Detalles del ejercicio - Convierte en una tabla Markdown las líneas que van desde la que contiene "cup substances: substances -> semisweet" hasta la que contiene "specific: specific -> donors", ambas incluidas. Usa las columnas "Número" y "Línea", y omite las líneas en blanco.

Líneas -
────────────────

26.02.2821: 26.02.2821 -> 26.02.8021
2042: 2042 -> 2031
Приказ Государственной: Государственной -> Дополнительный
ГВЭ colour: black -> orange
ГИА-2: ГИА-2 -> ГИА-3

────────────────

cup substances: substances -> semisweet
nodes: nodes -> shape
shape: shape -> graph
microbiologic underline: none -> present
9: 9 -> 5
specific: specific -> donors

────────────────

Solución del ejercicio -
| Número | Línea |
|---|---|
| 1 | cup substances: substances -> semisweet |
| 2 | nodes: nodes -> shape |
| 3 | shape: shape -> graph |
| 4 | microbiologic underline: none -> present |
| 5 | 9: 9 -> 5 |
| 6 | specific: specific -> donors |